Segment Start: Working data
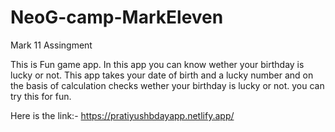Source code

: # NeoG-camp-MarkEleven
Mark 11 Assingment

This is Fun game app. In this app you can know wether your birthday is lucky or not.
This app takes your date of birth and a lucky number and on the basis of calculation checks wether your 
birthday is lucky or not. you can try this for fun.

Here is the link:- https://pratiyushbdayapp.netlify.app/
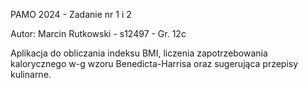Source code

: PAMO 2024 - Zadanie nr 1 i 2

Autor: Marcin Rutkowski - s12497 - Gr. 12c

Aplikacja do obliczania indeksu BMI, liczenia zapotrzebowania kalorycznego w-g wzoru Benedicta-Harrisa oraz sugerująca przepisy kulinarne. 



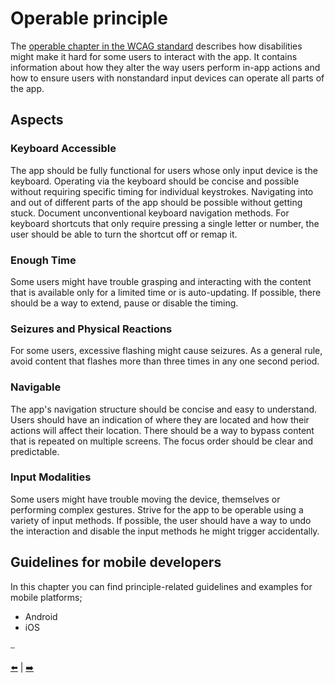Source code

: # Operable principle

The [operable chapter in the WCAG standard](https://www.w3.org/WAI/WCAG21/quickref/?currentsidebar=%23col_overview&levels=aa%2Caaa&technologies=smil%2Cpdf%2Cflash%2Csl#principle2) describes how disabilities might make it hard for some users to interact with the app. It contains information about how they alter the way users perform in-app actions and how to ensure users with nonstandard input devices can operate all parts of the app.

## Aspects

### Keyboard Accessible

The app should be fully functional for users whose only input device is the keyboard. Operating via the keyboard should be concise and possible without requiring specific timing for individual keystrokes. Navigating into and out of different parts of the app should be possible without getting stuck. Document unconventional keyboard navigation methods. For keyboard shortcuts that only require pressing a single letter or number, the user should be able to turn the shortcut off or remap it.

### Enough Time

Some users might have trouble grasping and interacting with the content that is available only for a limited time or is auto-updating. If possible, there should be a way to extend, pause or disable the timing.

### Seizures and Physical Reactions

For some users, excessive flashing might cause seizures. As a general rule, avoid content that flashes more than three times in any one second period.

### Navigable

The app's navigation structure should be concise and easy to understand. Users should have an indication of where they are located and how their actions will affect their location. There should be a way to bypass content that is repeated on multiple screens. The focus order should be clear and predictable.

### Input Modalities

Some users might have trouble moving the device, themselves or performing complex gestures. Strive for the app to be operable using a variety of input methods. If possible, the user should have a way to undo the interaction and disable the input methods he might trigger accidentally.

## Guidelines for mobile developers

In this chapter you can find principle-related guidelines and examples for mobile platforms;

* Android
* iOS

⎯

[:arrow_left:](Perceivable%20principle.md "Perceivable principle")
|
[:arrow_right:](Understandable%20principle.md "Understandable principle")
Segment End: Working data
[Aim of the exercise]
Pull out each line of the material above that contains the word "lucky", and list those lines in the order they appear.

[Solved exercise]
This is Fun game app. In this app you can know wether your birthday is lucky or not.
This app takes your date of birth and a lucky number and on the basis of calculation checks wether your 
birthday is lucky or not. you can try this for fun.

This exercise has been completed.